> What this exercise asks
- a) In the code diff, which three imports are removed from the chromium.py file?
- b) Resume the code diff, picking up right after its last line.

> Passage provided
↓↓↓
DistriNet · GJFR · Mar 27, 2025 · Mar 18, 2025 · Mar 27, 2025
diff --git a/bci/browser/binary/binary.py b/bci/browser/binary/binary.py
@@ -102,8 +102,21 @@ def is_available_locally(self):
     def is_available_online(self):
         return self.state.has_online_binary()
 
-    @abstractmethod
     def download_binary(self):
+        if self.is_available_locally():
+            logger.debug(f'Binary for {self.state} was already downloaded ({self.get_bin_path()})')
+        else:
+            binary_urls = self.state.get_online_binary_urls()
+            binary_dst_folder = os.path.dirname(self.get_potential_bin_path())
+            util.download_and_extract(binary_urls, binary_dst_folder)
+        self.configure_binary()
+
+    @abstractmethod
+    def configure_binary(self):
+        """
+        Configures the browser binary.
+        This method is idempotent.
+        """
         pass
 
     def is_built(self):

diff --git a/bci/browser/binary/vendors/chromium.py b/bci/browser/binary/vendors/chromium.py
@@ -1,14 +1,11 @@
 import logging
 import os
 import re
-import shutil
-import zipfile
-
-import requests
 
 from bci import cli, util
 from bci.browser.binary.artisanal_manager import ArtisanalBuildManager
 from bci.browser.binary.binary import Binary
+from bci.database.mongo.binary_cache import BinaryCache
 from bci.version_control.states.state import State
 
 logger = logging.getLogger(__name__)
↑↑↑
> Input data
↓↓↓
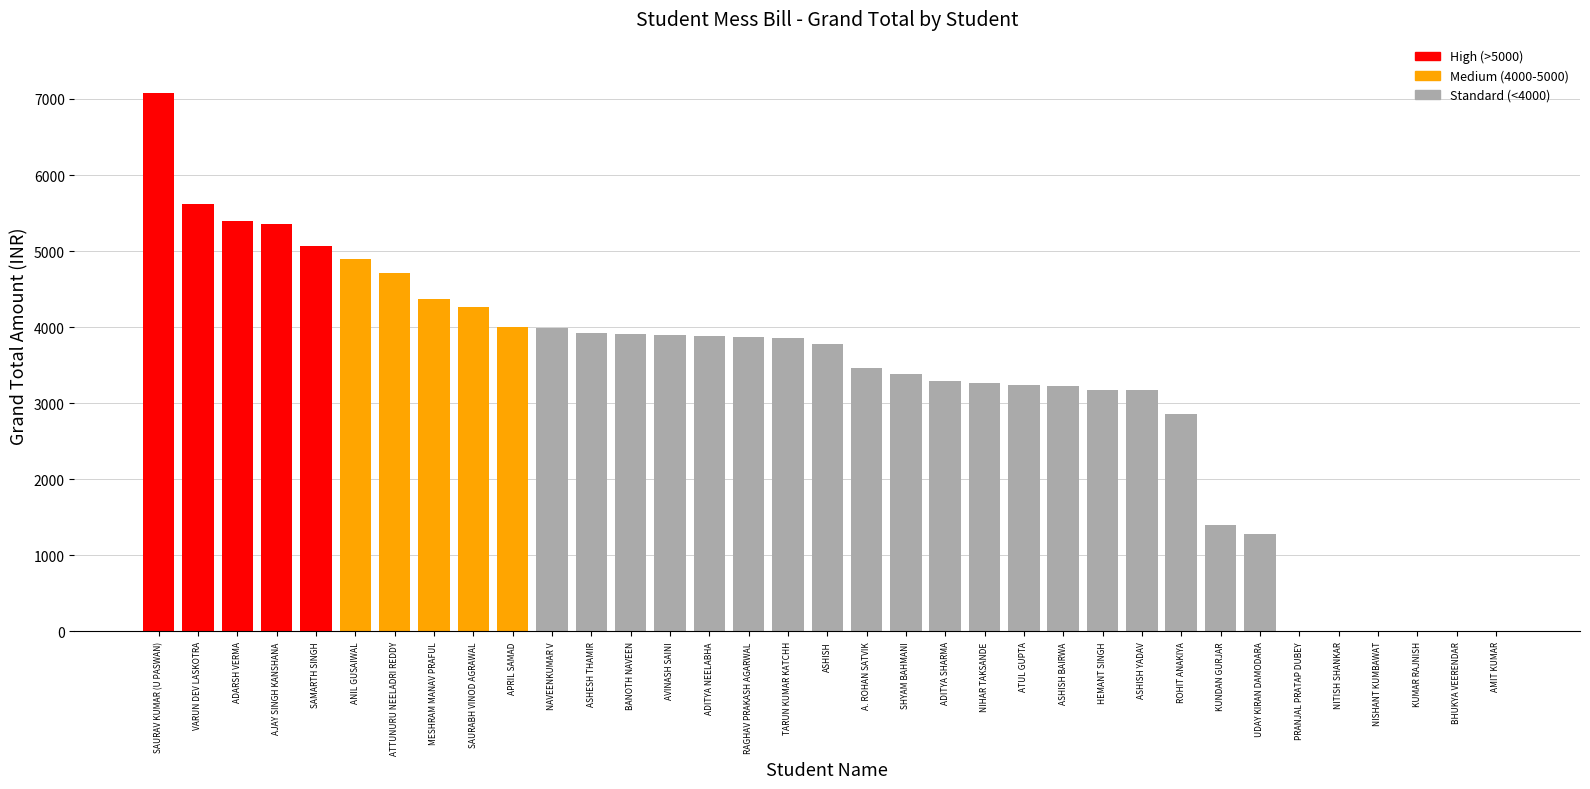

Does the chart contain stacked bars?

No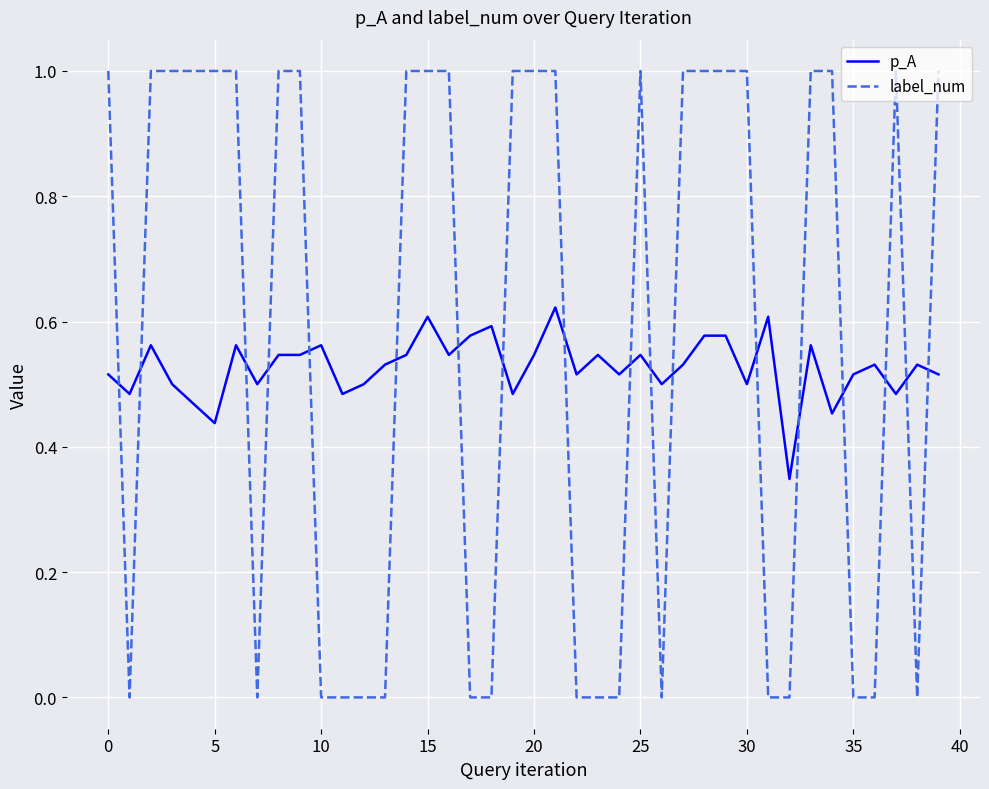

What is the highest value of the label_num series?

1.0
↑↑↑
> Replies
- a) shutil, zipfile, and requests

- b)
@@ -19,7 +16,6 @@
 
 
 class ChromiumBinary(Binary):
-
     def __init__(self, state: State):
         super().__init__(state)
 
@@ -38,41 +34,12 @@ def browser_name(self) -> str:
     def bin_folder_path(self) -> str:
         return BIN_FOLDER_PATH
 
-    # def get_full_version(self, version: int):
-        # if re.match(r'[0-9]+\.[0-9]+\.[0-9]+', version):
-        #     return version + ".0"
-        # if re.match(r'[0-9]+', version):
-        #     return self.repo.get_release_tag(version)
-        # if re.match(r'[0-9]{2}', version):
-        #     return self.full_versions[version] + ".0"
-        # raise AttributeError("Could not convert version '%i' to full version" % version)
-        # return self.repo.get_release_tag(version)
-
     # Downloadable binaries
 
-    def download_binary(self):
-        if self.is_available_locally():
-            logger.debug(f'Binary for {self.state} was already downloaded ({self.get_bin_path()})')
-            return
-        binary_url = self.state.get_online_binary_url()
-        logger.info(f'Downloading binary for {self.state} from \'{binary_url}\'')
-        zip_file_path = f'/tmp/{self.state.name}/archive.zip'
-        if os.path.exists(os.path.dirname(zip_file_path)):
-            shutil.rmtree(os.path.dirname(zip_file_path))
-        os.makedirs(os.path.dirname(zip_file_path))
-        with requests.get(binary_url, stream=True) as req:
-            with open(zip_file_path, 'wb') as file:
-                shutil.copyfileobj(req.raw, file)
-        with zipfile.ZipFile(zip_file_path, 'r') as zip_ref:
-            zip_ref.extractall(os.path.dirname(zip_file_path))
-        bin_path = self.get_potential_bin_path()
-        os.makedirs(os.path.dirname(bin_path), exist_ok=True)
-        unzipped_folder_path = os.path.join(os.path.dirname(zip_file_path), "chrome-linux")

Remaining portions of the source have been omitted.